Could I get some review for this patch, please?
Review of attachment 196912 [details] [review]: Executive summary: Patch is overkill; we just need a new API that takes a regular GDestroyNotify and calls it with the passed user data, and we should deprecate g_memory_input_stream_add_data() since it has a confusingly different API from everything else. Commit message is all on one line, but should have separate subject/body. Bug link should just be a full URL. See: https://live.gnome.org/GnomeLove/SubmittingPatches Something like: gmemoryinputstream: Add new _from_data_full API that also takes a user data This allows bindings to attach extra state to memory chunks. https://bugzilla.gnome.org/show_bug.cgi?id=589887 ::: gio/gmemoryinputstream.c @@ +49,3 @@ GDestroyNotify destroy; + GMemoryInputStreamDataDestroyNotify destroy_with_user_data; + gpointer user_data; And in fact since you wrote this patch, the internal Chunk was removed in favor of GBytes. I think a new API could simply make the semantic change that the user data is no longer the pointer to the data, but the pointer to the passed state. Then all it does internally is: bytes = g_bytes_new_with_free_func (data, len, destroy, user_data); You can even do this outside of GMemoryInputStream today (without your patch) by simply using g_memory_input_stream_add_bytes(). @@ +245,3 @@ + * Returns: new #GInputStream read from @data of @len bytes. + * + * Since: 2.30 Will be 2.40 now. @@ +314,3 @@ + * the life cycle of data chunks from language bindings). + * + * Since: 2.30 2.40 ::: gio/gmemoryinputstream.h @@ +85,3 @@ + */ +typedef void (*GMemoryInputStreamDataDestroyNotify) (gpointer data, + gpointer user_data); I'm dubious about the necessity of a new callback type. Other things of this type like GBytes just use a normal one-argument GDestroyNotify. I suspect in most/all cases where you have extra state associated with the pointer, your state already contains a pointer to the data. I understand that it's free for us to provide both, but on the other hand language bindings aren't going to understand this new callback signature out of the box, and it's different again from GBytes. @@ +87,3 @@ + gpointer user_data); + +GInputStream * g_memory_input_stream_new_from_data_full (const void *data, Needs GLIB_AVAILABLE_IN_2_40 @@ +95,3 @@ gssize len, GDestroyNotify destroy); +void g_memory_input_stream_add_data_full (GMemoryInputStream *stream, Ditto.

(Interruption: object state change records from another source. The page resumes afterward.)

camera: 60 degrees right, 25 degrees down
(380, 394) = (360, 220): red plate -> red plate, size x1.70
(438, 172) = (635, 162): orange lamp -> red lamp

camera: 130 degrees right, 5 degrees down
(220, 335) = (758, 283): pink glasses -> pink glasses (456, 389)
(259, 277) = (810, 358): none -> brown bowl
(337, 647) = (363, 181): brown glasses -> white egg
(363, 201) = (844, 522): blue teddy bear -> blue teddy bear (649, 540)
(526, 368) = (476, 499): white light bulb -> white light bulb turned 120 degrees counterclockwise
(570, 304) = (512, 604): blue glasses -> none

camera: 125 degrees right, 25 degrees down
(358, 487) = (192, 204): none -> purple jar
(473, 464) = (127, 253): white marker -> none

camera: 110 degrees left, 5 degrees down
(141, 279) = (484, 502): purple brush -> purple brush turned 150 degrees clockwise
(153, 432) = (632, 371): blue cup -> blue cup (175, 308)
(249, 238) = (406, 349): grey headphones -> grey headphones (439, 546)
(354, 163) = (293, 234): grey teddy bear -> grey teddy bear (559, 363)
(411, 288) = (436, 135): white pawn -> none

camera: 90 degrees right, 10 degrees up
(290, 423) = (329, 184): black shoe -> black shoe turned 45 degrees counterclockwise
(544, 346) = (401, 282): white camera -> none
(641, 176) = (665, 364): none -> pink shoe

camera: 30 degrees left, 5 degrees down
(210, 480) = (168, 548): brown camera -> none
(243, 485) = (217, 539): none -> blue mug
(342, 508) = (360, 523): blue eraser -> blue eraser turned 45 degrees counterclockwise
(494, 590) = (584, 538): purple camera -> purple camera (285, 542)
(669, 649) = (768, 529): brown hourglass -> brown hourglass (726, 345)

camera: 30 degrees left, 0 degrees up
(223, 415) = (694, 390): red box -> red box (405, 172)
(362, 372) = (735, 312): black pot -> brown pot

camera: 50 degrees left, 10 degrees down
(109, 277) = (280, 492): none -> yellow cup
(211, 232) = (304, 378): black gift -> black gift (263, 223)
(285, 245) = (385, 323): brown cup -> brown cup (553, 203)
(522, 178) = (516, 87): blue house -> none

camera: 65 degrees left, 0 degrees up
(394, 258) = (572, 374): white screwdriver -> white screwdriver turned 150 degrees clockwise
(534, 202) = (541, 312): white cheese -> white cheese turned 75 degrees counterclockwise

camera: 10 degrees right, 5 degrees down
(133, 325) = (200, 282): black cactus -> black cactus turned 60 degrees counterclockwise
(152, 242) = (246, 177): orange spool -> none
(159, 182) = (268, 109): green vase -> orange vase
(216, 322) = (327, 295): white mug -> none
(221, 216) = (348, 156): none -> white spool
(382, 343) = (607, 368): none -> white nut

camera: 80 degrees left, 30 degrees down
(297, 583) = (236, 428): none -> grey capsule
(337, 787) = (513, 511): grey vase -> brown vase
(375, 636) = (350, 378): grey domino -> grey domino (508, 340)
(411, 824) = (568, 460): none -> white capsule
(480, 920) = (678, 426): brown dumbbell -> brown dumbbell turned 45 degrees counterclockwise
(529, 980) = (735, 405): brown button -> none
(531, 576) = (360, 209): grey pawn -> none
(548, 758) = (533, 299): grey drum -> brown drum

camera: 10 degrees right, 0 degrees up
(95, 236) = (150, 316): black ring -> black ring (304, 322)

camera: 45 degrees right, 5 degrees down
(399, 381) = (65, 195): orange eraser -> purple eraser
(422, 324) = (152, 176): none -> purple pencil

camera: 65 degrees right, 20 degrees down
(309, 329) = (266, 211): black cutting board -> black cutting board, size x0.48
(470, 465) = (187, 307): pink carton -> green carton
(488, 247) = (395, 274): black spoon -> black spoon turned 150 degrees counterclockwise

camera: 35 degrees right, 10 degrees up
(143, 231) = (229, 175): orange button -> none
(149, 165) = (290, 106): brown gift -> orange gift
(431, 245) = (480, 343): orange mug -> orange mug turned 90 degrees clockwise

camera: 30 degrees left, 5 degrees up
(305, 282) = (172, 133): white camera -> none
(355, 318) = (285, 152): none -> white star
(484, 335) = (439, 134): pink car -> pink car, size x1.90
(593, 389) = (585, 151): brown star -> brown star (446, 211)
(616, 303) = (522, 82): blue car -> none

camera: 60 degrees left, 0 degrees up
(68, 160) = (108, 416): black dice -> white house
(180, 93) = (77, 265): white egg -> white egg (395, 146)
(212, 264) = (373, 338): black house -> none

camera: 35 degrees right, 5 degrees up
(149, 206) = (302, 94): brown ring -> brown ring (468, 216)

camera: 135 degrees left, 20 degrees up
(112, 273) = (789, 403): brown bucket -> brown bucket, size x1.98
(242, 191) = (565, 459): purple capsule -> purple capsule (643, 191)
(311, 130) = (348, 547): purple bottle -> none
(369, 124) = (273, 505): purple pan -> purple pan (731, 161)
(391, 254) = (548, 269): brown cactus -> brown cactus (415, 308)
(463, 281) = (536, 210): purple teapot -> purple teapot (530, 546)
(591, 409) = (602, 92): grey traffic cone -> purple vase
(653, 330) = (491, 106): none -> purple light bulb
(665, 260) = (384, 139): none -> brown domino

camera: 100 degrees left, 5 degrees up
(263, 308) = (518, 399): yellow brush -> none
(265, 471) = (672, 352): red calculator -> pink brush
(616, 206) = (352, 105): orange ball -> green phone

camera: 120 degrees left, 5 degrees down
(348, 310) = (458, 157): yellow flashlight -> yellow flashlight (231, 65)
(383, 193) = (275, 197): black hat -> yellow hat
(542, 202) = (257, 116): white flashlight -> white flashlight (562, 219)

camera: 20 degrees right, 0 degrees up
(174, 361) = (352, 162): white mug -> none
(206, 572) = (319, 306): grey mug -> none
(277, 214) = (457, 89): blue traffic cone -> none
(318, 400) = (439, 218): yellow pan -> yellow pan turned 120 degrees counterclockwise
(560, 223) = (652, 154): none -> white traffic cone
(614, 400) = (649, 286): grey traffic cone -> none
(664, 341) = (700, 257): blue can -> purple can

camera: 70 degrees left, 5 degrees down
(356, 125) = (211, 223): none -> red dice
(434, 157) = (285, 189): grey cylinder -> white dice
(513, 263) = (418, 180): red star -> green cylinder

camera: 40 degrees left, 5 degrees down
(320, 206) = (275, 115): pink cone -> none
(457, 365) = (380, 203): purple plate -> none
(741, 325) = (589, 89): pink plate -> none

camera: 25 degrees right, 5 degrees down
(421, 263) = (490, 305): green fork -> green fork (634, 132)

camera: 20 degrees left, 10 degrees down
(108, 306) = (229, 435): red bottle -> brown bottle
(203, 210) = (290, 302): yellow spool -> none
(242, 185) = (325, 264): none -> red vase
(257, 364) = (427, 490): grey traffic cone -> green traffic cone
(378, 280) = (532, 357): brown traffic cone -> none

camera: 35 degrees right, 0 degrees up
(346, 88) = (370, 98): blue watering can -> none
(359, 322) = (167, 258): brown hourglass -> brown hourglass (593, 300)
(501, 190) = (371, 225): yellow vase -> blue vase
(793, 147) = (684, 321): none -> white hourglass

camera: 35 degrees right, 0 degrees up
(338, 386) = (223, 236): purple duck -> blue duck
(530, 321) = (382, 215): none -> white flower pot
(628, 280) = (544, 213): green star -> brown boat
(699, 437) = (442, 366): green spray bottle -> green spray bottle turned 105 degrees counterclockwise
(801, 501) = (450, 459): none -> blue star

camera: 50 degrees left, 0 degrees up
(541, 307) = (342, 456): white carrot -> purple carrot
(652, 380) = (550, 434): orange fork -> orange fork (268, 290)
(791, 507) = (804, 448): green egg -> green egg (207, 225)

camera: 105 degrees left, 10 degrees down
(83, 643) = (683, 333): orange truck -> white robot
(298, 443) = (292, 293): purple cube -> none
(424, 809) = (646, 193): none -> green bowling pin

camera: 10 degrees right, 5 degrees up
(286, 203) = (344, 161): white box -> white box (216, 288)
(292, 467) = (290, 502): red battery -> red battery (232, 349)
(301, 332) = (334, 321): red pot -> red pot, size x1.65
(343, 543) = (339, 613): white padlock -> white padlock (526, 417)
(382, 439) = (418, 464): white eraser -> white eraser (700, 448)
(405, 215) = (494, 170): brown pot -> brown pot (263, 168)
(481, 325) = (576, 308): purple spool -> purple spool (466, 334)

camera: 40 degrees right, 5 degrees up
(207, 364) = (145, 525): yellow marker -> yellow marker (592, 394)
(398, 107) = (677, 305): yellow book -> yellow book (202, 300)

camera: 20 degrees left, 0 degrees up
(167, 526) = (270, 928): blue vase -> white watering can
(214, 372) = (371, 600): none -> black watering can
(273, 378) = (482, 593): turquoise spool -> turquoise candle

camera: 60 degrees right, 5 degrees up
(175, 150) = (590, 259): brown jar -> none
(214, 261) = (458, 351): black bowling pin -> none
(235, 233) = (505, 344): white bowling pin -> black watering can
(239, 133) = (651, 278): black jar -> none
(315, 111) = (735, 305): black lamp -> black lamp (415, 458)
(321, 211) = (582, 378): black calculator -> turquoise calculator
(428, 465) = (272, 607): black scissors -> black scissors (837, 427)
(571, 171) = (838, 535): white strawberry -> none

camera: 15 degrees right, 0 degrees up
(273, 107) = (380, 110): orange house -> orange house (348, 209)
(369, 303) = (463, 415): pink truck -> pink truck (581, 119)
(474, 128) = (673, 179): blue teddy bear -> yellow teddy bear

(In reply to comment #23) > You can even do this outside of GMemoryInputStream today (without your patch) > by simply using g_memory_input_stream_add_bytes(). Yes, g_memory_input_stream_add_bytes() and g_memory_input_stream_new_from_bytes() give us the functionality we need in glibmm. g_bytes_new_with_free_func() has the user_data parameter we need. Our problem was solved when the g_memory_input_stream_*_bytes() functions were added. Closing this bug.